Subjects and Methods
Subjects
Thirty-six type 2 diabetes aged 35 years old and over who had FPG between 5.56-13.89 mmol/l with
used only sulfonylureas and/or biguanide as oral hypoglycemic agent with were recruited to participate in this
study. All subjects had blood pressure (BP) less than 160/100 mmHg, total cholesterol (TC) and TG level less than
6.21 mmol/l and 2.26 mmol/l, respectively and body mass index (BMI) between 18.5-29.9 kg/m
2
. They were not
currently on medicines, which affected the immune system or inflammation and any nutrition supplements or
herbal products and did not eat soy or soy product regularly. They were not vegetarians and free from chronic
diseases or conditions including liver disease, renal disease, cancer, immunodeficiency, infection, history of soy or
soy products allergy, malnutrition and surgery within 1 month before and during the study. The subjects were
randomly divided into 2 groups (SPI and control groups). The control group included 18 subjects (8 males and 10
females) and the SPI group included 18 subjects (7 males and 11 female).The experimental protocol was approved
by the Ethics Committee of Chulalongkorn University, and written informed consent was obtained from each
subject.
Study protocol
This is a quasi-experimental study. The subjects participated in a 10-week study with two
consecutive periods: a 4-week pre-experimental period followed by a 6-week experimental period.
Pre-Experimental Period
subjects received nutrition counseling to control blood glucose levels and
interviewed about personal information
.
Each subject was asked to maintain amount of energy intake, level of
physical activity, avoid taking soybean, soy products and legumes and take their regularly prescribed medications
throughout the study.

**PROBLEM TO SOLVE**
Reproduce the part of the methods passage that opens with the words "Study protocol" and closes with "6-week experimental period.". The records have nothing to do with this text.

**Stored items**

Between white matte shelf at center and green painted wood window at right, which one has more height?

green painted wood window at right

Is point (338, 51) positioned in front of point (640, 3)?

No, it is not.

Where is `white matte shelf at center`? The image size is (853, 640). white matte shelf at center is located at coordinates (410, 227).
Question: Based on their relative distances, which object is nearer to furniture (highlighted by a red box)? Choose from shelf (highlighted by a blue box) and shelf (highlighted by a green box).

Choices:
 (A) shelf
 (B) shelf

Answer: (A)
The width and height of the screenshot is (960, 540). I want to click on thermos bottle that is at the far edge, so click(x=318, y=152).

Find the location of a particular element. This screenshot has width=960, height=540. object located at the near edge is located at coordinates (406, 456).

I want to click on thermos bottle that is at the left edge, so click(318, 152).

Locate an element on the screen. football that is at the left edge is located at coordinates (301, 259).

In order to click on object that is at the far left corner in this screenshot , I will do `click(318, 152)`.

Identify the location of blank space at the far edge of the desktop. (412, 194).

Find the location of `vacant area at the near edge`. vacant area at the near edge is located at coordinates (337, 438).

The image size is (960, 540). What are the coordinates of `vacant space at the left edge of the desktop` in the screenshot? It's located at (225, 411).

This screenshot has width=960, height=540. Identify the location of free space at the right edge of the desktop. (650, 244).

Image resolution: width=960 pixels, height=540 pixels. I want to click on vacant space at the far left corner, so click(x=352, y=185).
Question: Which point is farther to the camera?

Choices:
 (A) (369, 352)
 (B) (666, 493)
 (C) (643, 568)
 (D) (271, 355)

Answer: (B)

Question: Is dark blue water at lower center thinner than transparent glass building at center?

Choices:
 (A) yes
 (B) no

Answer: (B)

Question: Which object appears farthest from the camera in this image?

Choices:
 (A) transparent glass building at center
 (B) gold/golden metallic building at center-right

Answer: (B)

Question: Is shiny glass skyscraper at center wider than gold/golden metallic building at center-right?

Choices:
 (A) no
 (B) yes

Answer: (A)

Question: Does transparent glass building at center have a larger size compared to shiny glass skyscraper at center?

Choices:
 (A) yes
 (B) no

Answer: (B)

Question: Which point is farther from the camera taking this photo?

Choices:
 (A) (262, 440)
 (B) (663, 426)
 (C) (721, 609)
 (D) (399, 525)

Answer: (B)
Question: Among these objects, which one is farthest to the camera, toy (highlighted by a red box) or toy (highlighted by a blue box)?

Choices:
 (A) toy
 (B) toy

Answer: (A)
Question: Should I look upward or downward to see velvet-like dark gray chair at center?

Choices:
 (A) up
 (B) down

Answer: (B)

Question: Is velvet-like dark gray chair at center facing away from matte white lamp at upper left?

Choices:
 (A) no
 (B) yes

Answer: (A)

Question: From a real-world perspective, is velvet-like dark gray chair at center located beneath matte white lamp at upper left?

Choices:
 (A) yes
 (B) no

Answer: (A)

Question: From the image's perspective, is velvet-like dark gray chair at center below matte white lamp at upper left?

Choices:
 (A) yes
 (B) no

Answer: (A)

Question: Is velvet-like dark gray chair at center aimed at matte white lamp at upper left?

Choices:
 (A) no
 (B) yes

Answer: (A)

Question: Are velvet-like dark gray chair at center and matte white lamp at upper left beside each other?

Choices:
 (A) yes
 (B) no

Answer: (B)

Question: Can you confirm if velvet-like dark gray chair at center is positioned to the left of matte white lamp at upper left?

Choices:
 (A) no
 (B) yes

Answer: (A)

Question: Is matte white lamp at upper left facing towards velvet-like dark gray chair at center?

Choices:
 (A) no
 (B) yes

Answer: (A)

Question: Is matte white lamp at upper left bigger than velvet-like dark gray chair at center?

**EXERCISE ANSWER**
Study protocol
This is a quasi-experimental study. The subjects participated in a 10-week study with two
consecutive periods: a 4-week pre-experimental period followed by a 6-week experimental period.